Of course, your partner may be upset, angry, or even afraid that something is wrong with him. The consequences of this situation for the couple are obvious.
They give unsolicited advice
It is believed that a friend will not give bad advice. However, unsolicited advice is exactly the evil that can destroy your relationship. After the intervention, someone will delve into themselves for a long time or, on the contrary, in a partner, pondering advice that is not at all a desire to help and dumping all their thoughts and fears on a loved one.
At the same time, the “friend” will add fuel to the fire, repeating: “You are doing everything right.”
They ignore one of the partners
One of the deadliest things your friends do is ignore your partner. There are two ways to do this. First, your friend can pull you aside every time he wants to share something. Of course, you are flattered by this because they trust you, but imagine how your girlfriend feels.

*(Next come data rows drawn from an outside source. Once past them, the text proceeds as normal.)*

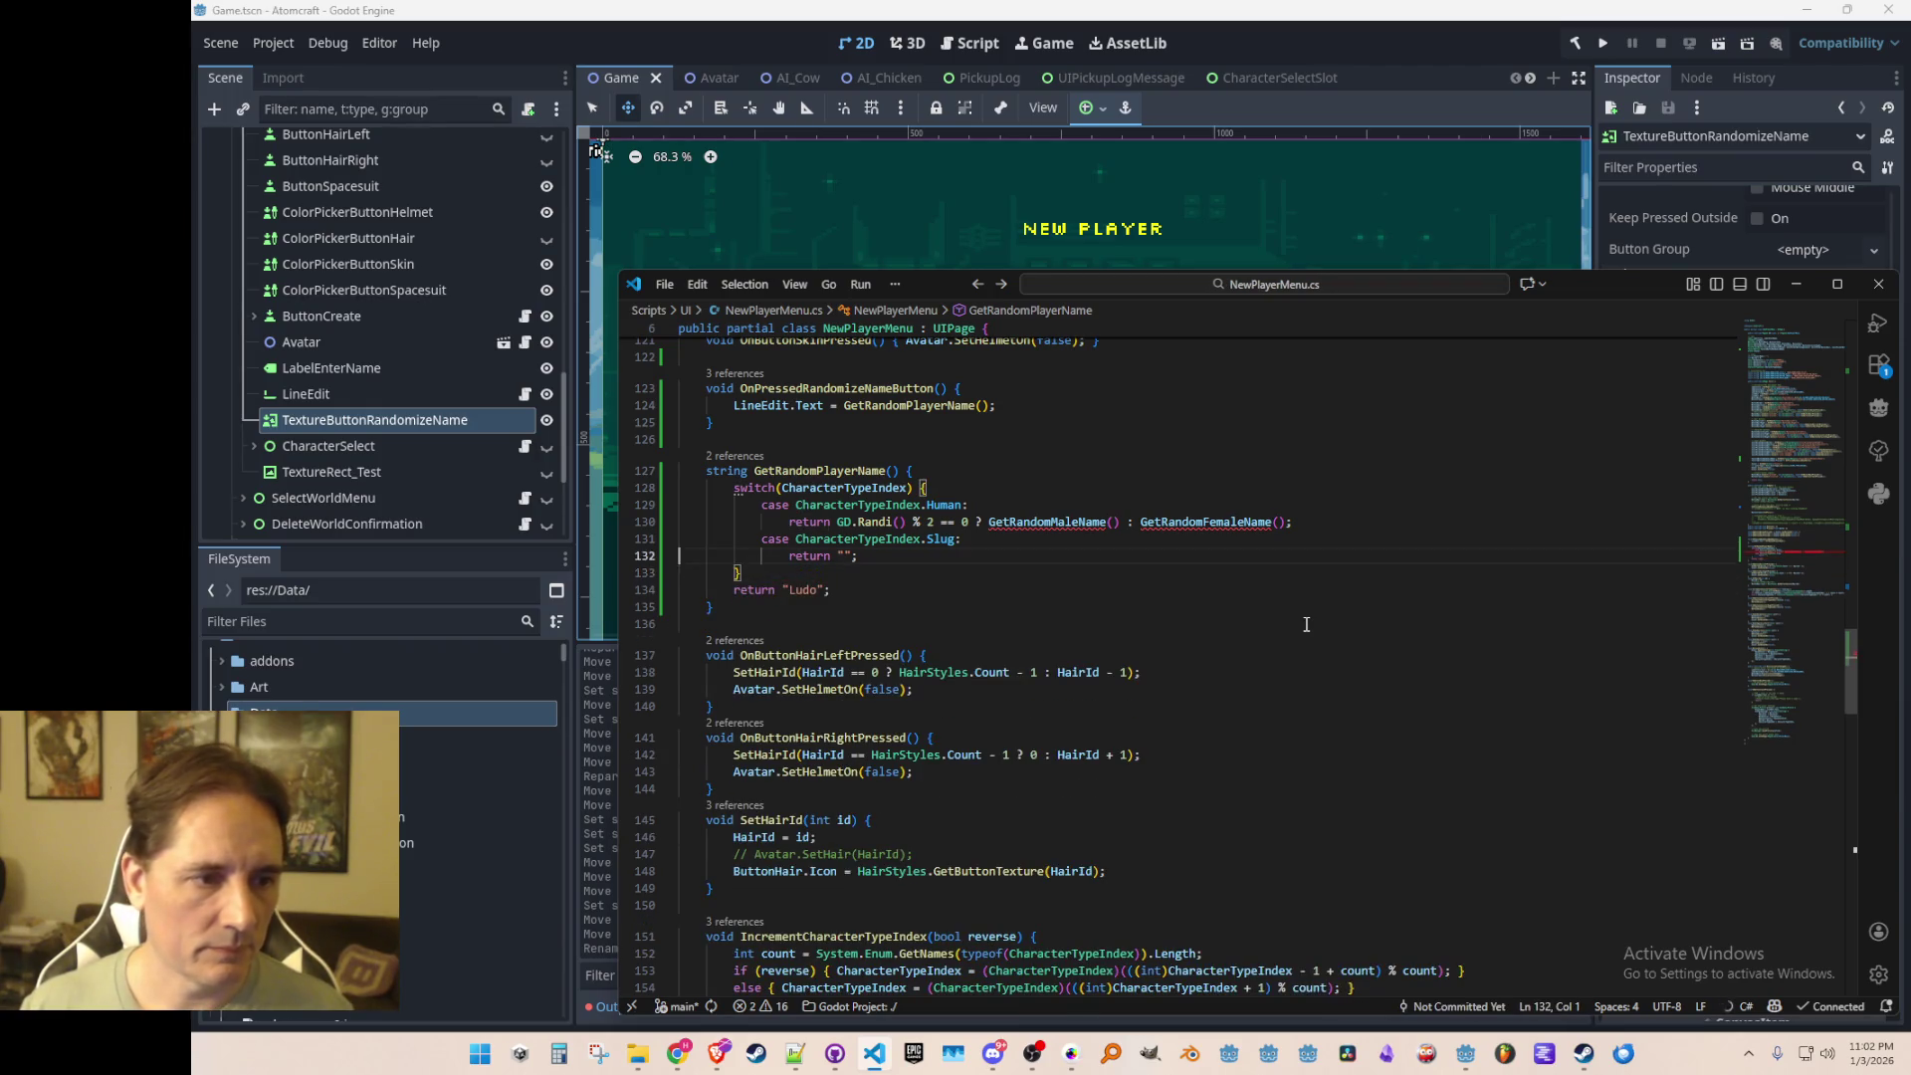
# Step: Duplicate the Slug case into Robot and Fire cases returning empty strings
pyautogui.press('shift+Up')
pyautogui.press('ctrl+c')
pyautogui.press('ctrl+v')
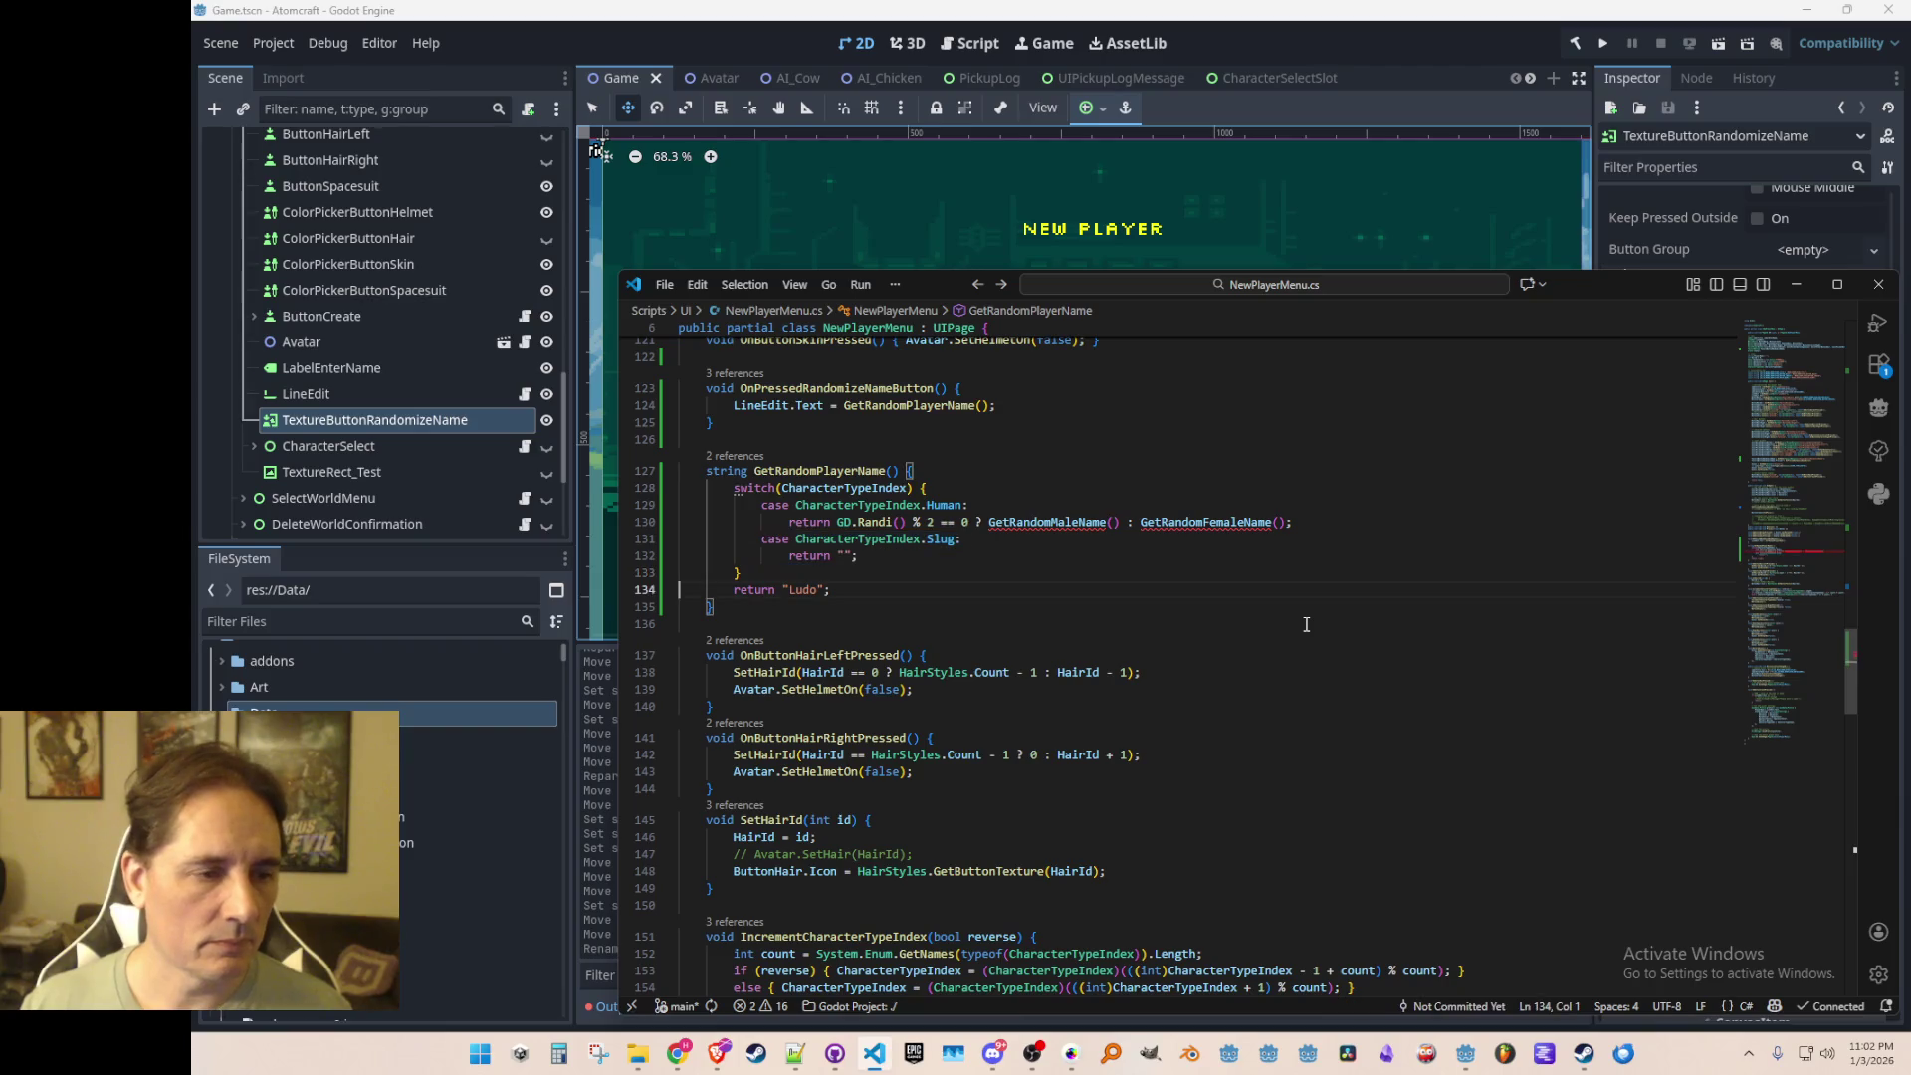
pyautogui.press('Up')
pyautogui.press('Up')
pyautogui.press('End')
pyautogui.press('Left')
pyautogui.press('ctrl+BackSpace')
pyautogui.write('R')
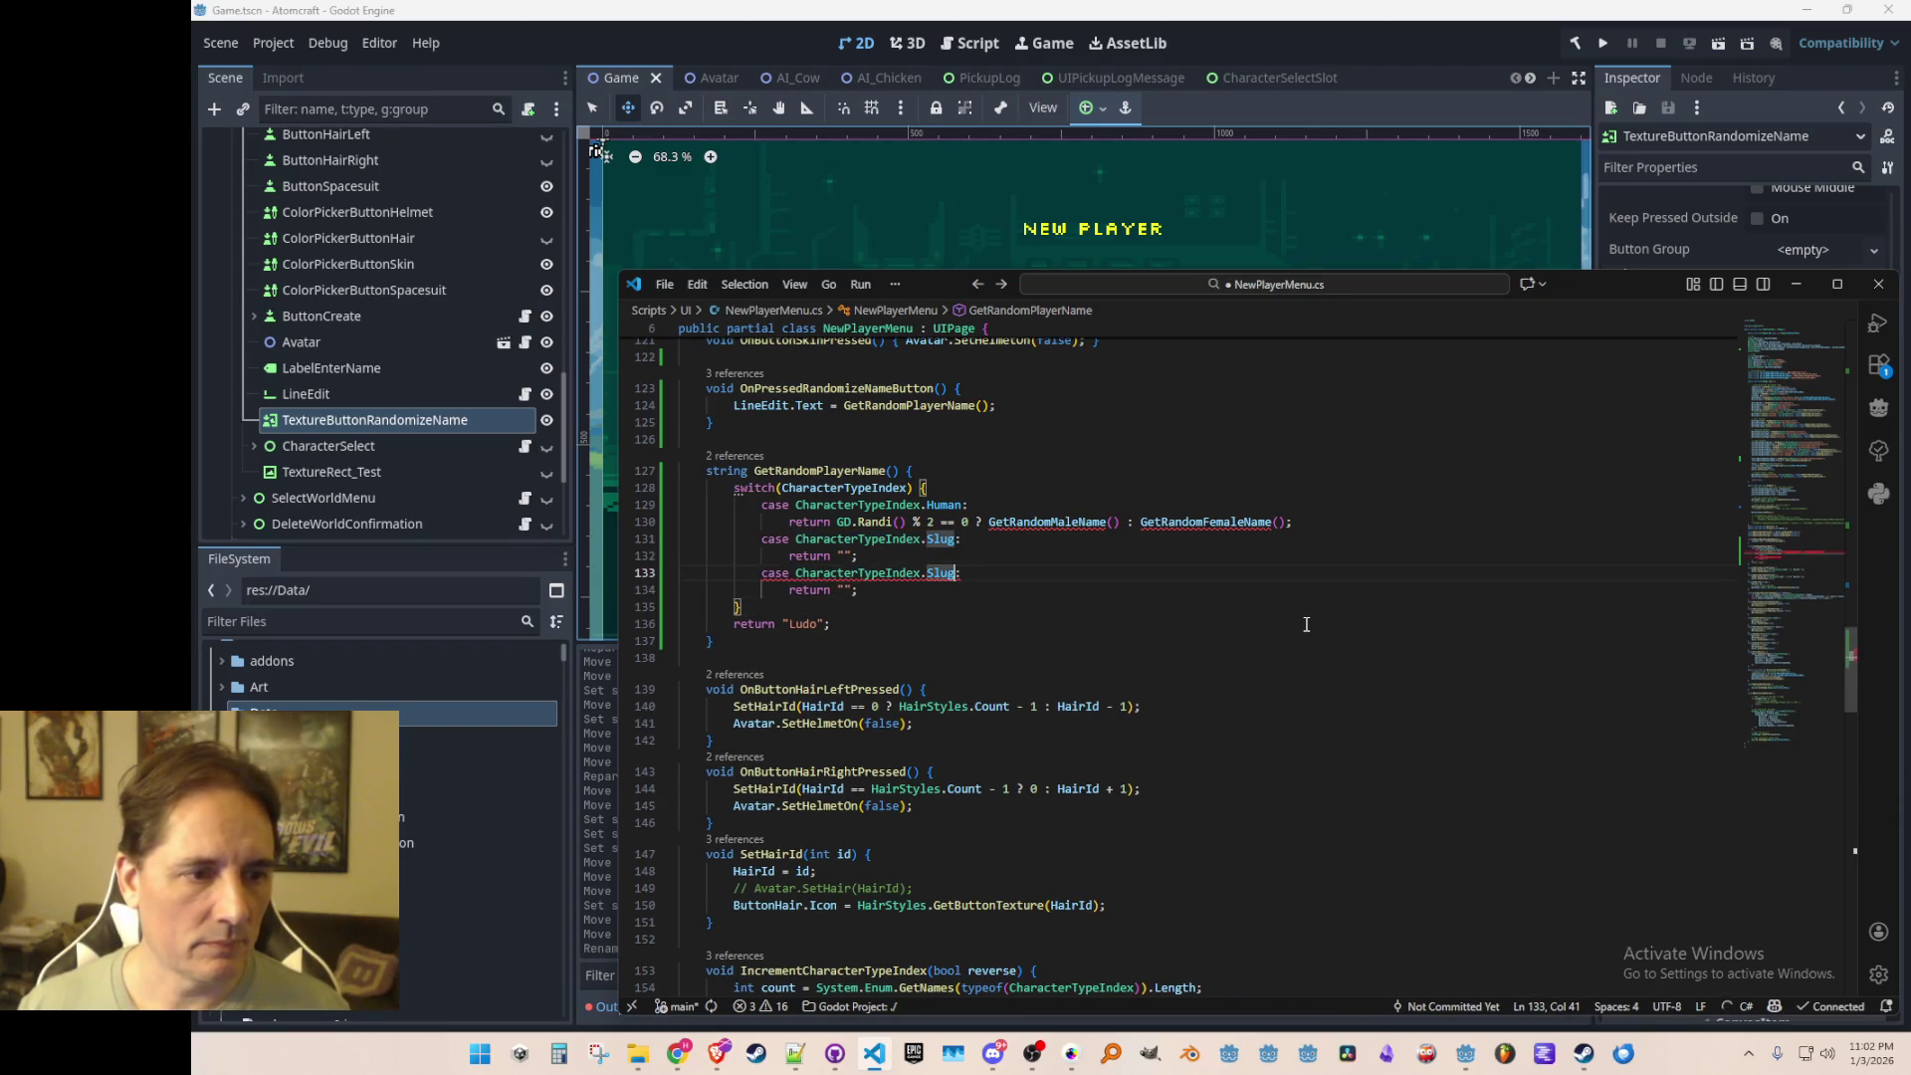
pyautogui.press('Home')
pyautogui.press('shift+Down')
pyautogui.press('shift+Down')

The second way is to ignore your partner when discussing something. You have a fascinating conversation, and all your girlfriend’s attempts to participate in it stubbornly go unheeded.
They provoke conflicts
Some friends cannot help provoking conflict in your relationship – they easily make you argue about those things that you would not find fault with yourself. Conflicts provoked by friends will sooner or later turn from trivial to very serious and lead to disharmony and misunderstanding.
They remind you or your partner of a past relationship
When friends, at any opportunity, remind you of past relationships in the presence of your current girlfriend, they provoke mistrust and misunderstanding in your couple.
A few phrases about exes are enough to sow self-doubt in your partner and seriously damage the relationship. If you could forget about past relationships, then your friends would not hurt to do the same.